Not much better news in the Sunday Times. The row at Westminster Abbey involves any number of journalistic hot buttons, from Cherie Blair to Princess Diana, and offered Christopher Morgan a wonderful chance to portray everyone involved as unpleasant as well as incompetent. I still wonder about the origin of his lead, though, in which Frank Field approaches Wesley Carr after the Eucharist and says, "I feared you were a bully. Now I know you are a bully." — to which the Dean presumably responded "And also with you." It seems unlike Field to have said that, but impossible for the story to have originated in the Abbey.

Morgan gets his best stories from playing with serious spin doctors; and he is scrupulous in the sense that, however much he likes stirring, he only brings a spoon to the party. His sources must supply the matter to be stirred. He may affect ignorance about the doctrine and manners of the Church of England, but what he says about the government should be taken seriously and his coverage of the Abbey row was full of details that had to come from Labour sources. So his account of Tony Blair’s attitude towards the church, consonant as it is with other evidence, cannot be regarded entirely as wishful thinking:

"Blair is known to be alarmed at the low calibre of many senior clergy and attributes the church's present difficulties and low attendances to this.
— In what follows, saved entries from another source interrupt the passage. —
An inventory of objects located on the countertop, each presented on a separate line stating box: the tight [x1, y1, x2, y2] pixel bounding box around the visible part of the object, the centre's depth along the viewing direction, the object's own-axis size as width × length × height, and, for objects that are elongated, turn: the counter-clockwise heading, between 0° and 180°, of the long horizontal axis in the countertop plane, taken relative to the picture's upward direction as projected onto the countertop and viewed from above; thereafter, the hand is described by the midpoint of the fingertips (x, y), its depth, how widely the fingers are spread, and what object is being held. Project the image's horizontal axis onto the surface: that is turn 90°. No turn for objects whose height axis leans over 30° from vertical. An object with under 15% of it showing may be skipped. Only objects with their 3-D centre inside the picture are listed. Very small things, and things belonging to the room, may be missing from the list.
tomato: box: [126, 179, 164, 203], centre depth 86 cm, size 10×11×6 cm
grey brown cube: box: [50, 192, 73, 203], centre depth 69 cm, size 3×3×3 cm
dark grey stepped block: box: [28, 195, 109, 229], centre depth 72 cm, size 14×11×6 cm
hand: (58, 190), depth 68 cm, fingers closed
He is believed to have rejected both Liverpool candidates because they were ‘Carey clones’ - men cast in the grey image of George Carey, Archbishop of Canterbury."

At this point I feel a tremor of disbelief. Surely it is the other Archbishop who is famous for being grey.
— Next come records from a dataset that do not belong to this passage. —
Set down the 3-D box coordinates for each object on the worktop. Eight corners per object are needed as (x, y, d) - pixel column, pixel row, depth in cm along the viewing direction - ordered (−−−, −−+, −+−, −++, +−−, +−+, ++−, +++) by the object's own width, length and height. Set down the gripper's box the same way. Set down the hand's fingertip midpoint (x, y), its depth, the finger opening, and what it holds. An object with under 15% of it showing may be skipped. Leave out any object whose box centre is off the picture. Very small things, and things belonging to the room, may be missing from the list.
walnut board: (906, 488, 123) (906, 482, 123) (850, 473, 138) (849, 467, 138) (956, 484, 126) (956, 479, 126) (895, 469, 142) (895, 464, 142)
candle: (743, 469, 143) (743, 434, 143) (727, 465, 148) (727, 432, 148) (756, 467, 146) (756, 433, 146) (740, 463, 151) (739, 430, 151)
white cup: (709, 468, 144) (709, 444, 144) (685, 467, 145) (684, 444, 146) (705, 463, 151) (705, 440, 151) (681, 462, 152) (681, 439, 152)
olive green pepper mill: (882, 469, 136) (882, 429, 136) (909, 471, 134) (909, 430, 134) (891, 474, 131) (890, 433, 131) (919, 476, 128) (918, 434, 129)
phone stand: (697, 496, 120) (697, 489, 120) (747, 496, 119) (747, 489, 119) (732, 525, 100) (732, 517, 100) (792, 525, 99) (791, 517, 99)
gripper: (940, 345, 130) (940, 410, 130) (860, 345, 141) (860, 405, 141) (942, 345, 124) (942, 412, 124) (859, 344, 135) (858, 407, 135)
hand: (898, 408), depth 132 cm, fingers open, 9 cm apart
"Carey himself has been left in no doubt about Blair's view that the church should rethink the way it finds new bishops and end the practice of selecting ‘bland committee men’. Carey's response, however, was to call in members of the Crown Appointments Commission for individual grillings about the Liverpool fiasco."

"As long as Carey remains at Lambeth Palace, tension over senior church appointments is certain."

Does any of this matter? The Church of England seemed to survive a great deal of bullying and contempt from Mrs Thatcher in pretty good shape. But at least it did not try to respond to them by claiming to be up to date, corporate, and efficient. That way lies nothing but endless humiliation: it is the Nineties equivalent of the trendy vicar on his motor bike. The real relationship of Christianity with fashion is shown by a panel in Monday’s Times’s fashion page, where "ten desirable frivolities include "a fuschia lipstick, very dangly earrings, cowboy boots and a religious T-shirt: Ann Demeulemeester, Gaultier, Dolce and Gabbana."

Still, things could be a lot worse: at least no Blairite has yet accused the Church of England of Socialism.

Blair sees little evidence of a willingness to change, and the row over Carr's maladroit management at the abbey is making matters worse. Blair's circle believe Carr's unsuitability to hold such a high-profile position should have been obvious.